Budgeting tips while working for minimum wage
Some people like to wait until the beginning of the next month to start their budget, but I always tell people that the best time to start is today. Even though it may seem difficult or overwhelming, budgeting is actually fairly simple.
Here are my top five tips to help you budget on a lower income.
1. Detail your monthly expenses and income
First things first, you need to do some personal accounting. The best way to start is by taking a look at your debit/credit card statements from the previous month. Categorize all of your expenses into categories, such as:
- Groceries/daily supplies
- Car payment and insurance
- Fuel and auto maintenance
- Eating out
- Debt, credit card, or loan payments
- Fun, vacation, and personal activities
You may have some other categories to add to your personal list, but this is a good place to start.
Under each category, detail each expense listed on your card statements.
Once you’re finished, take out your calculator and add up the totals. This will allow you to see exactly how much you spend in each category.
Next, add up all of the income that you earn in a month. This should include your hourly pay/salary and income earned from any side jobs or projects.
If you have high-interest rate debt such as credit card balances, prioritize paying those down first, as those interest payments can add up quickly.
2. Identify where you can cut and save
Now that you have the numbers, it’s time to identify areas where you can save. In my experience, here are some of the best things you can do to cut down costs and save:
- Shop for a new auto insurance policy with a better rate (if you live in a province that allows this)

========

◆ **Directive 1**
In the budgeting tips text, what should you review first to begin detailing your monthly expenses?
◆ **Directive 2**
Continue the budgeting tips text from its last line.

◆ **Collected data**
========

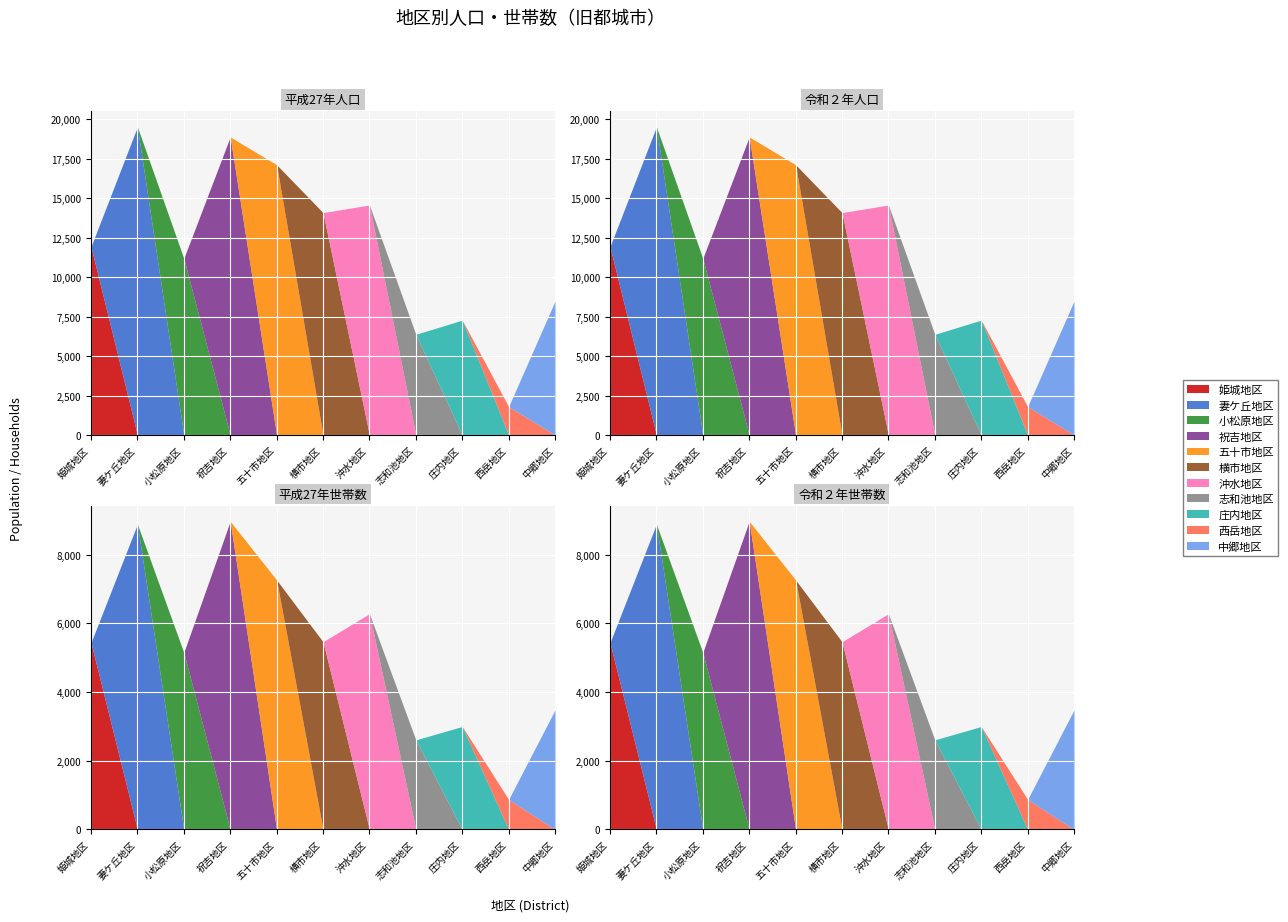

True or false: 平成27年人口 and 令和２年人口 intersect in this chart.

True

========

◆ **Final answer 1**
Your debit/credit card statements from the previous month.

◆ **Final answer 2**
- Buy your everyday groceries in bulk and freeze leftovers if needed
- Meal prep at home, pack lunch and don’t eat out as often
- Replace expensive entertainment like clubs and concerts with cheap fun like going to a park or hiking
- Find a roommate to reduce your rent and bills
- Cancel subscriptions or streaming programs that you don’t use every day
- Challenge yourself to drive less by taking public transportation, riding a bike, or walking
3. Create a savings goal
A savings goal will help you keep the bigger picture in mind and motivate you to keep up with your good habits, even when you feel less confident.
Your goal doesn’t have to be astronomical or unbelievable. Some simple savings goals could be:
- Saving $1,000 in an emergency fund
- Saving $500 to invest in a stock market account
- Saving $2,000 to purchase a class or training program that will help you earn more
- Saving $100 per month to help you pay off your credit card debt faster
Pick a goal that works for you, write it down where you can see it every day, and remember it every time that you’re tempted to break your budget rules.
4. Save smart with a TFSA or HISA
Saving cash is a good place to start, but it’s not the most efficient way to save. If you want to grow your savings even quicker, I suggest saving your money in a tax-free savings account (TFSA) or a high-interest savings account (HISA), where it can compound over time.
Most banks and financial institutions offer these accounts, so it’s worth researching.
For example, you could invest your savings into a stock market ETF in a TFSA, where your investment will grow with the market, or put your savings in a HISA, where it can earn a high monthly interest rate.
Putting your savings in a separate account will also discourage you from spending it.
5. Keep track with a free budgeting app
Writing your budget down on paper is a good exercise to help you remember it. However, I suggest using a free or low-cost budgeting app to maintain your budget and keep track of your daily spending.
You can find many of these on the Google Play Store or Apple App Store. My favourite is Mint, which is completely free, and allows users to link their cards/bank accounts to track purchases, income, savings, and more.
Small wins compound
If you’re earning minimum wage, don’t expect major results within a month. Instead, focus on consistency and compound your savings. Enjoy the process, and keep your end goals in mind.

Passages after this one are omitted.